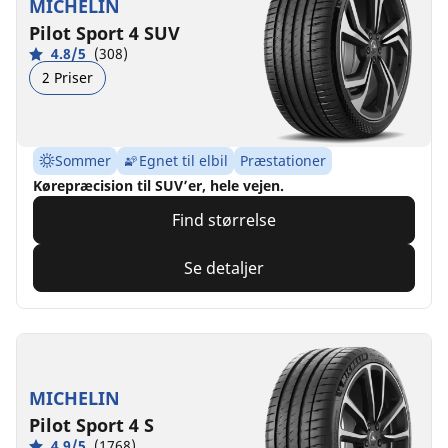
MICHELIN
Pilot Sport 4 SUV
4.8/5
(308)
2 Priser
Sommer
Egnet til elbil
Præstationer
Kørepræcision til SUV’er, hele vejen.
Find størrelse
Se detaljer
MICHELIN
Pilot Sport 4 S
4.9/5
(1768)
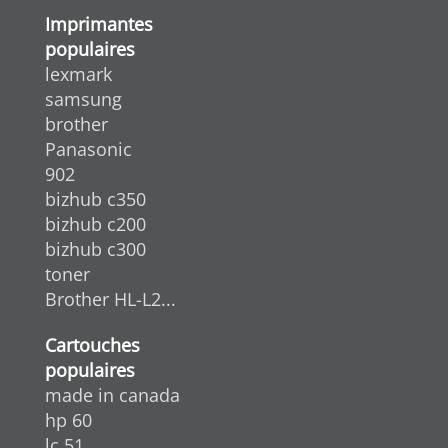
Imprimantes
populaires
lexmark
samsung
brother
Panasonic
902
bizhub c350
bizhub c200
bizhub c300
toner
Brother HL-L2...
Cartouches
populaires
made in canada
hp 60
lc 51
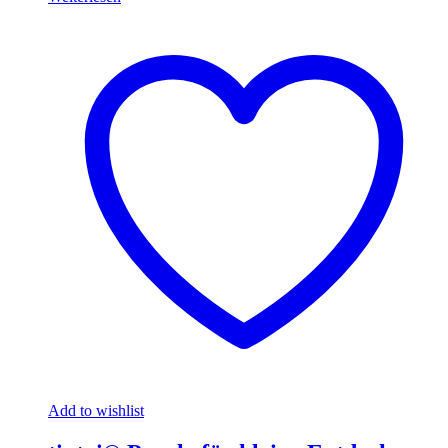
Add to wishlist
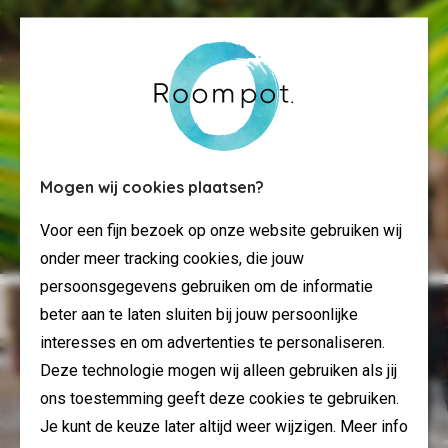
Mogen wij cookies plaatsen?
Algemene voorwaarden
Voor een fijn bezoek op onze website gebruiken wij
onder meer tracking cookies, die jouw
persoonsgegevens gebruiken om de informatie
beter aan te laten sluiten bij jouw persoonlijke
interesses en om advertenties te personaliseren.
Deze technologie mogen wij alleen gebruiken als jij
ons toestemming geeft deze cookies te gebruiken.
Je kunt de keuze later altijd weer wijzigen. Meer info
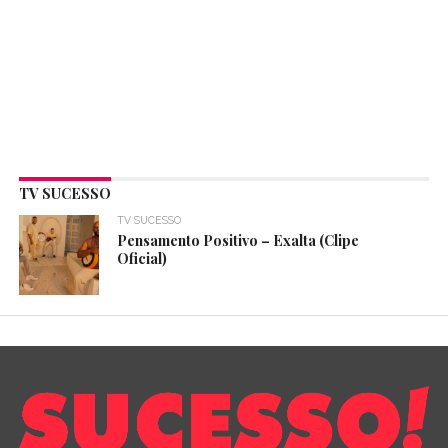
TV SUCESSO
TV SUCESSO
Pensamento Positivo – Exalta (Clipe
Oficial)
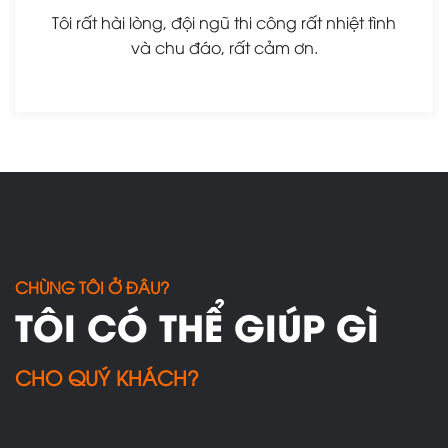
Tôi rất hài lòng, đội ngũ thi công rất nhiệt tình
và chu đáo, rất cảm ơn.
CHÙNG TÔI Ở ĐÂU?
TÔI CÓ THỂ GIÚP GÌ
CHO QUÝ KHÁCH?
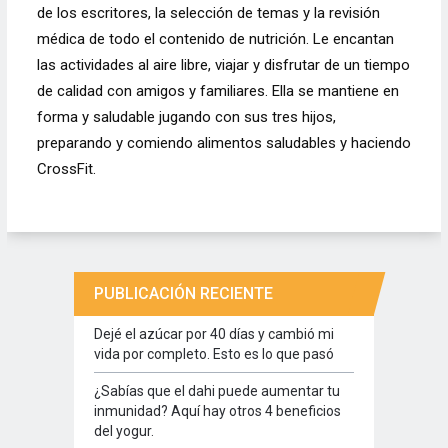
de los escritores, la selección de temas y la revisión
médica de todo el contenido de nutrición. Le encantan
las actividades al aire libre, viajar y disfrutar de un tiempo
de calidad con amigos y familiares. Ella se mantiene en
forma y saludable jugando con sus tres hijos,
preparando y comiendo alimentos saludables y haciendo
CrossFit.
PUBLICACIÓN RECIENTE
Dejé el azúcar por 40 días y cambió mi
vida por completo. Esto es lo que pasó
¿Sabías que el dahi puede aumentar tu
inmunidad? Aquí hay otros 4 beneficios
del yogur.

■ ■ ■ ■ ■

ASSIGNMENT: Up to and including the line that holds "las actividades al", restate word for word each line of the records from their start, and only those lines, leaving out the pictures.

EXERCISE RESULT:
MICHELIN
Pilot Sport 4 SUV
4.8/5
(308)
2 Priser
Sommer
Egnet til elbil
Præstationer
Kørepræcision til SUV’er, hele vejen.
Find størrelse
Se detaljer
MICHELIN
Pilot Sport 4 S
4.9/5
(1768)
Imprimantes
populaires
lexmark
samsung
brother
Panasonic
902
bizhub c350
bizhub c200
bizhub c300
toner
Brother HL-L2...
Cartouches
populaires
made in canada
hp 60
lc 51
Add to wishlist
Mogen wij cookies plaatsen?
Algemene voorwaarden
Voor een fijn bezoek op onze website gebruiken wij
onder meer tracking cookies, die jouw
persoonsgegevens gebruiken om de informatie
beter aan te laten sluiten bij jouw persoonlijke
interesses en om advertenties te personaliseren.
Deze technologie mogen wij alleen gebruiken als jij
ons toestemming geeft deze cookies te gebruiken.
Je kunt de keuze later altijd weer wijzigen. Meer info
TV SUCESSO
TV SUCESSO
Pensamento Positivo – Exalta (Clipe
Oficial)
Tôi rất hài lòng, đội ngũ thi công rất nhiệt tình
và chu đáo, rất cảm ơn.
CHÙNG TÔI Ở ĐÂU?
TÔI CÓ THỂ GIÚP GÌ
CHO QUÝ KHÁCH?
de los escritores, la selección de temas y la revisión
médica de todo el contenido de nutrición. Le encantan
las actividades al aire libre, viajar y disfrutar de un tiempo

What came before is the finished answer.